If you have ever seen the Navy’s Blue Angels high performance team in action, you have seen some of the world’s best pilots making aircraft do things you might not have thought possible. Taxing the limits of pilot and machine in high and low speed maneuvers, they are indeed a wonder to behold. Still, things can-and sometimes do, go wrong.
Early reports are that one of the F/A-18 Hornets went down into a residential area outside of Beaufort Marine Corps Air Station outside of Beaufort, South Carolina. At least part of the aircraft apparently hit at least one house. The only reported fatality is the pilot.
CNN reported that the plane might have hit the top of a tree, while FOX News reported it may have hit a power line. As of this writing neither report was confirmed. Whether it struck something like that or not isn’t going to be a cause for a crash like this, though. The Blue Angels advance teams thoroughly research the areas they will be flying in and are more than aware of any potential hazards. The most likely scenario to be considered has to be some type of mechanical error. Pilot error is a possibility too, or contact between the plane and one of the others. There could have even been an impact with a bird that set the crash into motion. It is far too early to do anything more than speculate about what might have gone wrong.

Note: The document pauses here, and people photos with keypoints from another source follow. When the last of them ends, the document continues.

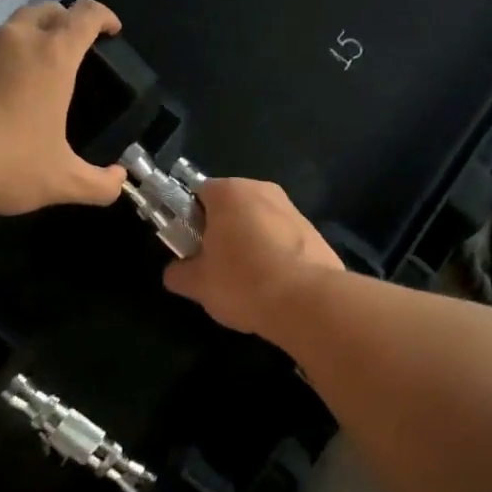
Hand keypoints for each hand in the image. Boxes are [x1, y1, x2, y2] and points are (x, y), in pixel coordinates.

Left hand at [0, 0, 127, 215]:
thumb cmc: (5, 164)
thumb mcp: (62, 182)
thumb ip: (99, 184)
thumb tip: (120, 182)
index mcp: (52, 57)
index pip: (85, 15)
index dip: (103, 16)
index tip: (111, 29)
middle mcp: (13, 40)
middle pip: (45, 10)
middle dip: (63, 20)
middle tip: (70, 47)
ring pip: (5, 29)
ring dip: (22, 42)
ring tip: (24, 76)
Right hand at [162, 179, 343, 336]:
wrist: (307, 300)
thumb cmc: (243, 281)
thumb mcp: (198, 284)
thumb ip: (180, 273)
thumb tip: (176, 272)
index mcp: (231, 192)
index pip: (200, 193)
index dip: (190, 219)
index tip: (190, 247)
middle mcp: (264, 190)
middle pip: (233, 206)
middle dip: (222, 231)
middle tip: (215, 266)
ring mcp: (294, 210)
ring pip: (261, 223)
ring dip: (251, 244)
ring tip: (247, 282)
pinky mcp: (316, 232)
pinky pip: (284, 239)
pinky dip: (276, 255)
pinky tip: (274, 285)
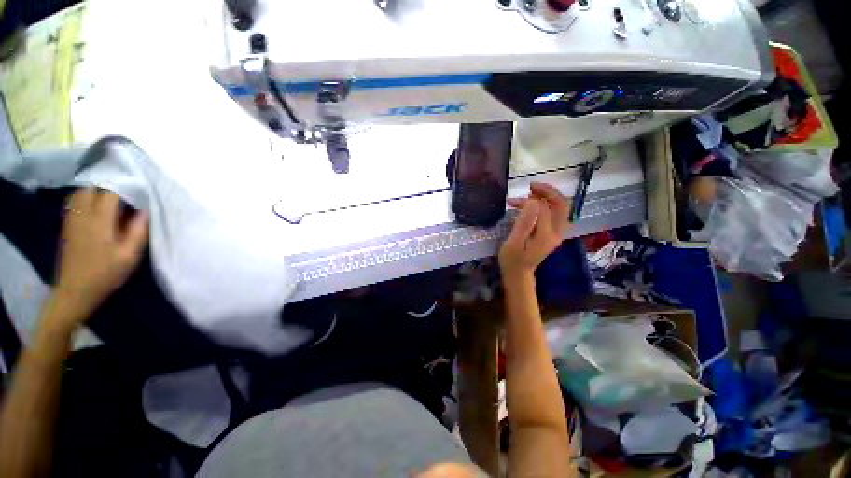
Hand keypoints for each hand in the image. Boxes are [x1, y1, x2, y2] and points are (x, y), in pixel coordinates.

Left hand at [54, 189, 148, 322]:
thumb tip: (145, 210)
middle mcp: (82, 215)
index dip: (126, 187)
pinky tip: (95, 207)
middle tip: (124, 193)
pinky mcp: (67, 227)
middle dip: (107, 186)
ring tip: (110, 198)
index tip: (140, 190)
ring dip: (95, 191)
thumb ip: (139, 231)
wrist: (76, 291)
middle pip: (91, 188)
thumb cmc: (106, 273)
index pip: (111, 193)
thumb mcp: (130, 256)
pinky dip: (85, 199)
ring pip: (79, 193)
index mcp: (99, 220)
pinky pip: (74, 203)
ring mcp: (72, 220)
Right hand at [499, 182, 570, 277]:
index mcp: (546, 235)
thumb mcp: (513, 242)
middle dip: (548, 191)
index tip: (513, 202)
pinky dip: (548, 204)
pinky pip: (556, 213)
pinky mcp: (553, 233)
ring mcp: (557, 233)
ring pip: (561, 208)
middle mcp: (557, 232)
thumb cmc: (512, 260)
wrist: (518, 274)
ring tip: (532, 191)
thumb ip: (524, 223)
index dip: (528, 201)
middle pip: (562, 204)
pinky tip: (535, 202)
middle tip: (531, 186)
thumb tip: (533, 202)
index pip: (543, 208)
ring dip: (549, 196)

The official site for the Blue Angels defines the mission as one “to enhance Navy and Marine Corps recruiting efforts and to represent the naval service to the United States, its elected leadership, and foreign nations.” It is something they have been doing quite well for decades. And while many are steadfastly against what the United States military is doing in Iraq, they recognize that the war is a separate issue from the outstanding pilots that serve our nation.
The team is scheduled to preform 66 times this year at 35 sites. There is no indication yet whether any of these shows will have to be canceled or rescheduled due to today’s crash. Crowds for the air show in Beaufort were estimated to be near 100,000. More than 15 million people in all are expected to see them this year. I have had the opportunity to see them twice, and I can’t help but be amazed by the extraordinary interface between pilot and machine.
The first air show by the squadron was in June of 1946. Needless to say, they were not flying the same aircraft. This year is the 20th that they have been in the F//A-18 Hornet. The name “Blue Angels” came from a member of the original team who saw it in an issue of New Yorker Magazine. It was an article about the Blue Angel nightclub.
Blue Angel pilots have been called “the best of the best.” It’s hard for anyone who has seen them to argue. Especially considering they have been carrier pilots. Anyone who can pilot an aircraft that is catapulted into the air by high pressure steam and lands by snagging a cable on a pitching deck that is a hell of alot shorter than any runway definitely has a pretty high level of skill.
This past summer there was a crash at an air show about two miles from where I live in Hillsboro, Oregon. It was a solo crash, not involving an air team. There was some talk after the crash that maybe the show should be canceled. Not only was that soundly rejected, the show was actually expanded. The Blue Angels are expected to be here again this summer. They also are a big part of the Seafair summer festival in Seattle each summer. My hope is that they will continue to perform for many years to come. That would be the best tribute to the fallen pilot.